Electronics For You (EFY)
- Company type: Private
- Industry: Publishing
- Founded: 1969
- Founder: S.P Chopra Veena Khanna
- Headquarters: New Delhi, India
- Area served: South Asia
- Key people: S.P Chopra Chairman Rahul Chopra MD Ramesh Chopra Vice Chairman Poonam Kapoor Director South
- Products: EFY Online Shop Online magazines, Print (magazine)s
- Revenue: ₨ 11,00,00,000 per annum
- Number of employees: 200
- Website: efyindia.com

= EFY Group =

Indian magazine publisher

EFY also known as Electronics For You, is a privately held Indian technology-oriented publishing organisation based in New Delhi.

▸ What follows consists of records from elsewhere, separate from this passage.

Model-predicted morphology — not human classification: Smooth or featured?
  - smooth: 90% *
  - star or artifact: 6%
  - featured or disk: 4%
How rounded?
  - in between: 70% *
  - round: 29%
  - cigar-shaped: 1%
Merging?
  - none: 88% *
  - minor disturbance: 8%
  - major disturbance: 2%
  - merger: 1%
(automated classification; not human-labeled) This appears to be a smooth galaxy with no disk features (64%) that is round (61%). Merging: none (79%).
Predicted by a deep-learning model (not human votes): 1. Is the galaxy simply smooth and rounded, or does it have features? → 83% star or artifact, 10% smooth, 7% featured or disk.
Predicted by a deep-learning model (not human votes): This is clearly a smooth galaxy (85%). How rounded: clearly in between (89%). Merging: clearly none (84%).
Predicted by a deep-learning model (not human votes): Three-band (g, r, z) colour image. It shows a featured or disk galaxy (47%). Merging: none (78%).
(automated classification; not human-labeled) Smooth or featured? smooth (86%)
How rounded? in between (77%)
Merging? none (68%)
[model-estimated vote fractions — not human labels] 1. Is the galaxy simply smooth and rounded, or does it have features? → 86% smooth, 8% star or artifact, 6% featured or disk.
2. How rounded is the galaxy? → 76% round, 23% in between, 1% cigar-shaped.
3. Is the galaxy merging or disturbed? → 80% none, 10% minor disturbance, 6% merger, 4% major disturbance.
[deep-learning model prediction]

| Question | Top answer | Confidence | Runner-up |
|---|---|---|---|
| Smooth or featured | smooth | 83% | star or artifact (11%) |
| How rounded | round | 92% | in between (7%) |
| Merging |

The initial publication of the EFY Group was Electronics For You, a monthly electronics magazine that was first published in 1969. The EFY Group currently manages six magazines, six web portals, five annual events, four Facebook communities, a directory, and around 30 book titles. The company also provides hands-on training courses, and manufactures and markets Do-It-Yourself electronics projects and hobby kits. Its revenue is over 11 million rupees per year. The organisation hires 200 employees, who are situated mostly in southeast Asia.

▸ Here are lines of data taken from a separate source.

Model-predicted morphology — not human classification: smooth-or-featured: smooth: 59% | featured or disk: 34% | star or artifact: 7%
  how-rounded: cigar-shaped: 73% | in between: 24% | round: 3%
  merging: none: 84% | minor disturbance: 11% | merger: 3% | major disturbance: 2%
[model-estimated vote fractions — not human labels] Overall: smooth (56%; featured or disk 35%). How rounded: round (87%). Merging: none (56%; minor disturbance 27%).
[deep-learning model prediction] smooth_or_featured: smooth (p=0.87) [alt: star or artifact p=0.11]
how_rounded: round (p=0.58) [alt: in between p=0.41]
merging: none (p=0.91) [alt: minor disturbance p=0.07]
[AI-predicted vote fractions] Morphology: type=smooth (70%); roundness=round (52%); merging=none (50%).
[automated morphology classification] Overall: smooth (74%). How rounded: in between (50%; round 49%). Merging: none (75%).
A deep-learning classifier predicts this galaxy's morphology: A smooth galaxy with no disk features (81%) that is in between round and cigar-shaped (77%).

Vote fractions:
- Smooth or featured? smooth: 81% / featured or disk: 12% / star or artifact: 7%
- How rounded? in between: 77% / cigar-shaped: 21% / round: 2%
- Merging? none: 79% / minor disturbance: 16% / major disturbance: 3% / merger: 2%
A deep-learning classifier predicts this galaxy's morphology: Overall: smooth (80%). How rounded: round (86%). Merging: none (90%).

== EFY Group publications ==
Some magazines and web properties by EFY Group are:
- Electronics For You
- Open Source For You (before Linux For You)
- EFY Mag Online
- ElectronicsForU
- Electronics Industry Directory
- Electronics For You Business

== EFY training and events ==
EFY also conducts a set of major events on a regular basis, targeting design engineers, developers, technologists, and technical decision makers. The biggest in India among these is India Electronics Week (IEW), under which come Electronics Rocks as well as the IoTShow, Embedded India events. These events also have short-term technical courses that are designed to provide students with practical hands-on training.